焙煎店では、大きな音とともにコーヒー豆を煎っている光景を目にすることがあります。豆が焙煎機の中で踊っている様子に、ワクワクする方もいるのでは。今回は、焙煎をする時に大事な「煎り止め」についてご紹介します。
コーヒーの香味について
そもそもコーヒーとは、コーヒーの木に成る実を指します。完熟した実は赤く、レッドチェリーと呼ばれています。ここから精製(種を取り出し)してコーヒー豆となっていくのですが、生豆の状態では、香りも生臭く味も美味しくありません。
生豆焙煎の過程を経ることで、香味は生成されます。つまり、焙煎によって初めて、コーヒーの香味が生まれるのです。
焙煎とは
焙煎とは、容器に食品を入れて、水分は加えずに容器の外から高い温度に加熱することです。水分を飛ばす、あるいは消化しやすい性質に変えたり、香ばしい風味を付けるために行われます。
コーヒー豆の場合は、焙煎によって起こる熱反応・熱分解という化学反応によって、味が生成されていくのです。
コーヒー豆の変化
熱を加えられたコーヒー豆の内部では、繊維質が壊れて、豆内部に多孔質と呼ばれる蜂の巣のような部屋が出来ます。多孔質の小さな部屋の中に、熱反応や熱分解によって生成された香味成分が格納されていきます。抽出とは、この香味成分を取り出すことなのです。
コーヒーの焙煎段階と味の違い
また、焙煎の度合いによってコーヒーの風味は変わっていきます。焙煎の度合いは全部で8段階に分かれています。一般的に、浅く炒ったのものほど“酸味”が強く、深く炒るほど“苦み”が強く感じられるようになりますが、微妙な煎り方の違いで風味にも微妙な差が出てきます。焙煎は、コーヒーの味を決定づける大切な過程なのです。
ムラなく煎ることで美味しさを
コーヒー焙煎の原則は『無駄な時間をかけずにムラ無く焼き上げる』ことだと言われています。豆によって焙煎具合にムラが生じると、コーヒーの美味しさを損ねることになるため、焙煎にムラがないことが美味しいコーヒーの条件のひとつとなっているのです。
煎り止めとは
コーヒーの味を決定づける大切な過程が焙煎ですが、コーヒー豆の焙煎を終了するタイミングを「煎り止め」と言います。 コーヒー豆の焙煎では、色・香り・味が秒単位で変化しているので「煎り止め」のタイミングが非常に重要になります。

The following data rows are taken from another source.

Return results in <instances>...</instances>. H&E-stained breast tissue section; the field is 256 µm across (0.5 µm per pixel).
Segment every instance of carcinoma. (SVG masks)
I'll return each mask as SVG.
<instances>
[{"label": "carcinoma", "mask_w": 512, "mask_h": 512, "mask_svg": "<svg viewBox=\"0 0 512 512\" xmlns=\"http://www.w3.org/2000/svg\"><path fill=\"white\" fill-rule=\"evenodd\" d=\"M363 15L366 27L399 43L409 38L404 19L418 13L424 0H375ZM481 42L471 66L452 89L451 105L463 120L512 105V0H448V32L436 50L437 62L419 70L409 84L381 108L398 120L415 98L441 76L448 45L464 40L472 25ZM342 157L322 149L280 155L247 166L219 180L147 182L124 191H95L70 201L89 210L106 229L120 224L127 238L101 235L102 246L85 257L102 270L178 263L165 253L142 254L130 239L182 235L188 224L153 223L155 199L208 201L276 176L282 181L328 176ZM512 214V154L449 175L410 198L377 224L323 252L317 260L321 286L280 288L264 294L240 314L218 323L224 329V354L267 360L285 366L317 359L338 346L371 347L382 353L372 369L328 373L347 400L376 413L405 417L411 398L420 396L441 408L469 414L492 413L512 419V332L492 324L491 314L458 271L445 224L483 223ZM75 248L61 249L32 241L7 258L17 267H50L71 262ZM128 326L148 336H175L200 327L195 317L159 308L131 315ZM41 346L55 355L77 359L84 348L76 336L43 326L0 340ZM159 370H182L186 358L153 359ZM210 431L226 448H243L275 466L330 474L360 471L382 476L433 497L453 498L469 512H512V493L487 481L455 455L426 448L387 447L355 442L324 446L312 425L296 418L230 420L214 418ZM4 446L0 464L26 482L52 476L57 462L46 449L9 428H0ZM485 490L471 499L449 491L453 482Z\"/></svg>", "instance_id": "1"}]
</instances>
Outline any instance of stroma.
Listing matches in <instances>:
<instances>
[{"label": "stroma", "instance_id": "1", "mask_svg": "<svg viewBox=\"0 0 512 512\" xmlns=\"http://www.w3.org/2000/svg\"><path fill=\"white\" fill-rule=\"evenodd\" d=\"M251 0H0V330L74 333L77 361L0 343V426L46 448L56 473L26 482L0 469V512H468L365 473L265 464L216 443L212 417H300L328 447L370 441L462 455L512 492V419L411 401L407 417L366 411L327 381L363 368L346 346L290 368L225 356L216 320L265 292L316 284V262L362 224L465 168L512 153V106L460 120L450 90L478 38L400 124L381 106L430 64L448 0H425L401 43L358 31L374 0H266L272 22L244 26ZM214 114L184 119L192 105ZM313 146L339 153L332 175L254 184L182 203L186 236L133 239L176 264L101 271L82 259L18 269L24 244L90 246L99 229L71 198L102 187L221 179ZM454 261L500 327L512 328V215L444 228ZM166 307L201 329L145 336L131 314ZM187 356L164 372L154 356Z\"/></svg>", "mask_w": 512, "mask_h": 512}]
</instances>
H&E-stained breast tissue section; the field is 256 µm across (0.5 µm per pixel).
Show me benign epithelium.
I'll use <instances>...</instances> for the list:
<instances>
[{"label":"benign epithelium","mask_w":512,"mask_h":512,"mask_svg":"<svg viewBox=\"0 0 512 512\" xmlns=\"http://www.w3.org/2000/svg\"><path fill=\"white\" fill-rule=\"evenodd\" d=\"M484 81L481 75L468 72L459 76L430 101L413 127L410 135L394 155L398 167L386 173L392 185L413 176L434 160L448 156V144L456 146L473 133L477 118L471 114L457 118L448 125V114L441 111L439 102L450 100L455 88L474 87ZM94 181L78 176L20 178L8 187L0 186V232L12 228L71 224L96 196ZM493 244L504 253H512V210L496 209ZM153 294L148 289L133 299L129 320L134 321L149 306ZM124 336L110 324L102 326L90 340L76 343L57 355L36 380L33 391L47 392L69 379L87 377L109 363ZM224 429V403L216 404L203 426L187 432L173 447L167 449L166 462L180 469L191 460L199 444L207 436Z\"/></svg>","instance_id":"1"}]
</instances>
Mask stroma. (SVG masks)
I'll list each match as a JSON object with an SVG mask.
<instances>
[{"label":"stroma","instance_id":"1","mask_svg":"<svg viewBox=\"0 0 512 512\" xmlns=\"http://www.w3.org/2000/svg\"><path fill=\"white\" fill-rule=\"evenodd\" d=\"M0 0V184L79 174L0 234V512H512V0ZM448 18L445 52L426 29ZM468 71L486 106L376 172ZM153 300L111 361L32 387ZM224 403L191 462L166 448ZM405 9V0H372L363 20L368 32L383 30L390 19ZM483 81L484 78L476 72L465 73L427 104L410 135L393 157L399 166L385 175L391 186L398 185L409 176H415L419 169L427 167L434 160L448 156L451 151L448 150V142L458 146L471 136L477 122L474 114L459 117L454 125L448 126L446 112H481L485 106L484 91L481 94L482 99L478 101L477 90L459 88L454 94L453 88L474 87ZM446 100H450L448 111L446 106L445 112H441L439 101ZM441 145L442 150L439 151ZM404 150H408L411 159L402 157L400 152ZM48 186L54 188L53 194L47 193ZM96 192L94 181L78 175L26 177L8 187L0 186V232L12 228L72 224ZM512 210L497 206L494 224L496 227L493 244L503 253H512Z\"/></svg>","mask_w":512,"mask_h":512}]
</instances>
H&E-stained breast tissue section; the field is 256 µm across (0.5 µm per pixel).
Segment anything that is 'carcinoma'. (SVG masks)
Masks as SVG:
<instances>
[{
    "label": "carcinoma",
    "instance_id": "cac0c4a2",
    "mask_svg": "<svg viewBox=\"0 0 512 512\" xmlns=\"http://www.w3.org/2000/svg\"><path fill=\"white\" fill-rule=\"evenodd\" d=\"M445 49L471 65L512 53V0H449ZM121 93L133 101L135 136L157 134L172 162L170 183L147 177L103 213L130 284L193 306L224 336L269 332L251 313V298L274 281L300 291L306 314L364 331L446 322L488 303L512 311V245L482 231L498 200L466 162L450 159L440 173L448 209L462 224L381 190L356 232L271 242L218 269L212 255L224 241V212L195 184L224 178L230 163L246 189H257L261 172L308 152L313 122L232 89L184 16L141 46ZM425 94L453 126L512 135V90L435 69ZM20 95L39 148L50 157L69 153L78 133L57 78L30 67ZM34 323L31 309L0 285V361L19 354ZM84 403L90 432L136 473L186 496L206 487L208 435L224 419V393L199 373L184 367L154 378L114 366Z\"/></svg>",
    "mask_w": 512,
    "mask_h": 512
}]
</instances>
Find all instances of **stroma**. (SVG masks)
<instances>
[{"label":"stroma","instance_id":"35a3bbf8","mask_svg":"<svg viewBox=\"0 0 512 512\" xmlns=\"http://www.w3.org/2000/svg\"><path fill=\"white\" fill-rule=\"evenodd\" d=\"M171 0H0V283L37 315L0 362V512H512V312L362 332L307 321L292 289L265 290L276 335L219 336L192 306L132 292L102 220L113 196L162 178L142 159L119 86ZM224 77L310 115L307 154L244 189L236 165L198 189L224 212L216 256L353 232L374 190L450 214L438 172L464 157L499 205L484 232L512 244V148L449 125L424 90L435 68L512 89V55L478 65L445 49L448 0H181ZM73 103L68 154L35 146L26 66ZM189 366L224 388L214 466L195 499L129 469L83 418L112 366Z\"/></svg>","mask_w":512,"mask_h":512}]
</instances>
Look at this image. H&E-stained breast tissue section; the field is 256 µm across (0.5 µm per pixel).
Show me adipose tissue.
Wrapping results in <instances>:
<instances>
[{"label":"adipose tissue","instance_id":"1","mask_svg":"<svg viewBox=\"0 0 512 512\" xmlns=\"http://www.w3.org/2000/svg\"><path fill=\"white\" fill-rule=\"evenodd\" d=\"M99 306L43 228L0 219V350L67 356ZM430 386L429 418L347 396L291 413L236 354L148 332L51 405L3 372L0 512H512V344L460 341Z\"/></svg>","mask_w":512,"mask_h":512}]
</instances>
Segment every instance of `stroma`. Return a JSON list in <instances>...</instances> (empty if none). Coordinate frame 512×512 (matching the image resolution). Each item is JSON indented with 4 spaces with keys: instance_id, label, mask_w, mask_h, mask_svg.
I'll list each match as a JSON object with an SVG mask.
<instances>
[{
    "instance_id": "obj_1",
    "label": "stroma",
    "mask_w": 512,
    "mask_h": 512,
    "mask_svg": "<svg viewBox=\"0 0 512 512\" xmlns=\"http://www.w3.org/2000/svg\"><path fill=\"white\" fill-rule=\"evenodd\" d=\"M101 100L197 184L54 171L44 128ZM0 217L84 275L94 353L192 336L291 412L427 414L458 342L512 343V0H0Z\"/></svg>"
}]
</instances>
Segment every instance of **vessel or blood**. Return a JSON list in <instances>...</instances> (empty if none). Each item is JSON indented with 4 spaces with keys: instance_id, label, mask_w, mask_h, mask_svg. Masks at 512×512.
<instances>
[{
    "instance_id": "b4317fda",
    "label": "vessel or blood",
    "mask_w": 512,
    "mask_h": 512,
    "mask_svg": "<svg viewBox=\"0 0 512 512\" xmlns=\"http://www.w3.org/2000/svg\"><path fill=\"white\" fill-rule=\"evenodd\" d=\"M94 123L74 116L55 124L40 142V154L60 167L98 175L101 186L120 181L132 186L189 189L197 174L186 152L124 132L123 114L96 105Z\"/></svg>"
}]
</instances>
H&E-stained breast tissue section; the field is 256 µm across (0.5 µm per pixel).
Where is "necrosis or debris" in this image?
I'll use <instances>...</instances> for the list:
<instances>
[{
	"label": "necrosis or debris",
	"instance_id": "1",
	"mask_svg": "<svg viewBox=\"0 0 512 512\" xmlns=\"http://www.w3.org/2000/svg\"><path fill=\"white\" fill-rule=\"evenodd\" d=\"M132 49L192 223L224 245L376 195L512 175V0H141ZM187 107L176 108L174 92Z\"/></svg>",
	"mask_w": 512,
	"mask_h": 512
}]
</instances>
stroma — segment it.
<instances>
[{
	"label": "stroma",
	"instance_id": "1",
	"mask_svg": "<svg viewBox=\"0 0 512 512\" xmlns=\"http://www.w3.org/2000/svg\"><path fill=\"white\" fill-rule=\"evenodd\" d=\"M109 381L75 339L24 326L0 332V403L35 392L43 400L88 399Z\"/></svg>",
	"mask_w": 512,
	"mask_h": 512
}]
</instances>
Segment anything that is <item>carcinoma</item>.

煎り止めのポイントとなるのが 「コーヒー豆の色」です。色の変化から煎り止めのタイミングを見極めることは非常に難しく、多くの経験を積まなくてはなりません。
焙煎時によく聞く「煎り止め」まとめ
コーヒーを煎る作業にも、熟練した技術と経験が必要となります。よく見かける焙煎店では、店員さんが焙煎機に付きっきりで豆の様子を見ている光景を目にすることができ、煎り止めのタイミングの難しさがうかがえます。
こういった店員さんや過去の長年の研究の結果、美味しいコーヒーになるんだと思うことで、普段飲んでいるコーヒーにも奥深さを感じるのではないでしょうか。